**Consigne**
Prolongez l'échange de forum ci-dessous sur l'espace disque nécessaire pour installer Windows sur un Mac, en reprenant juste après sa dernière ligne.

Tu est effectivement très juste, Il te reste 60 Go au maximum. Si tu affectes 45 Go à Windows, ton volume Mac va se retrouver à l'agonie sachant qu'il faut au minimum 10% de libre (une vingtaine de Go). 
Tu peux toujours créer une partition de 45 Go pour voir si ton disque l'accepte. Si ça marche, il faudra que tu la supprimes avant de retenter l'installation. Mais je pense que ce n'est pas viable, tu es déjà à saturation, il faut que tu arrives à diminuer l'occupation de ton volume Macintosh HD à 150 Go au lieu des 187,7 actuelles. 
Peux tu sauvegarder des dossiers non actifs au quotidien sur un autre support?


----------



## Kipix (1 Mai 2021)

**Données fournies**
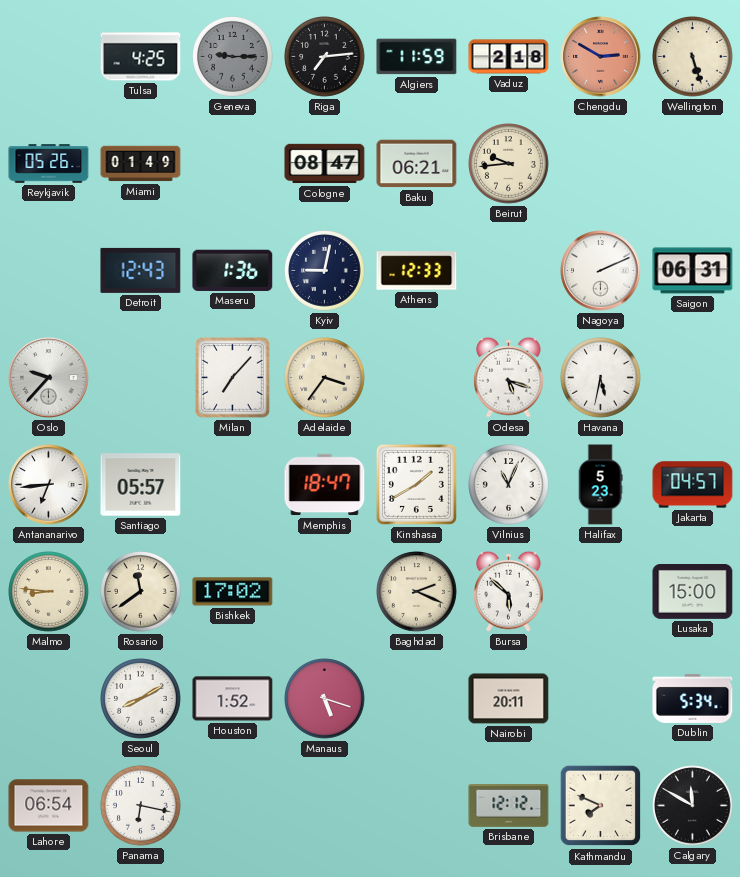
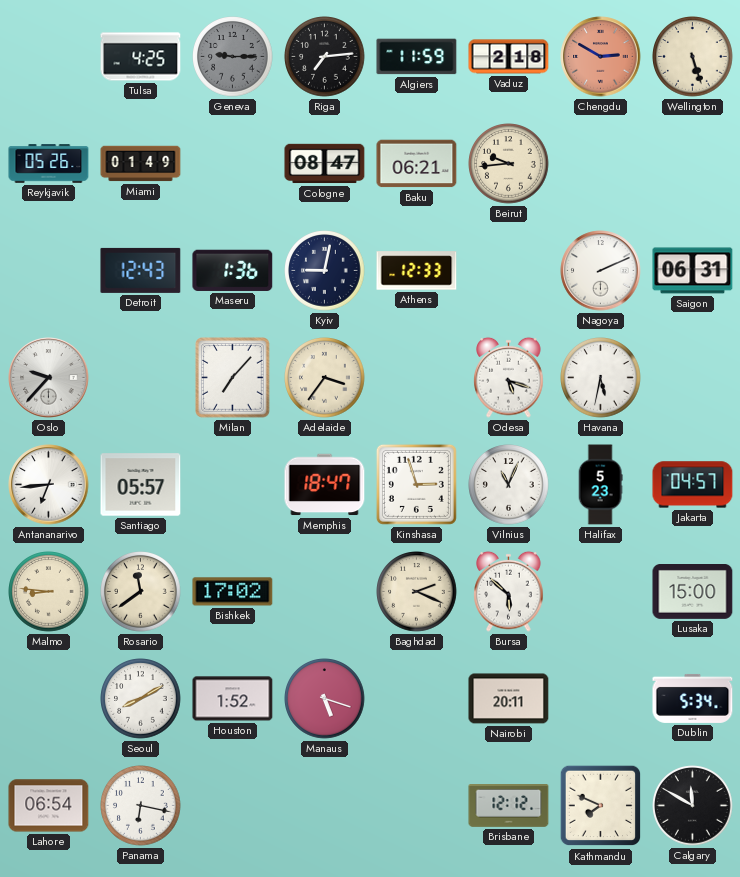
Kinshasa: 1:40 -> 2:57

**Résultat de l'exercice**
Non malheureusement je ne peux pas et ce qui m'énerve c'est que le système me prend 135 Go. Il y a moyen de le réduire ?


----------



## izel mor (1 Mai 2021)

Il est possible de vérifier soit par le terminal mais il faut désactiver le SIP soit par un utilitaire comme omniDiskSweeper. Attention a choisir la version adaptée à l'OS et de bien lire la procédure.


----------



## Kipix (1 Mai 2021)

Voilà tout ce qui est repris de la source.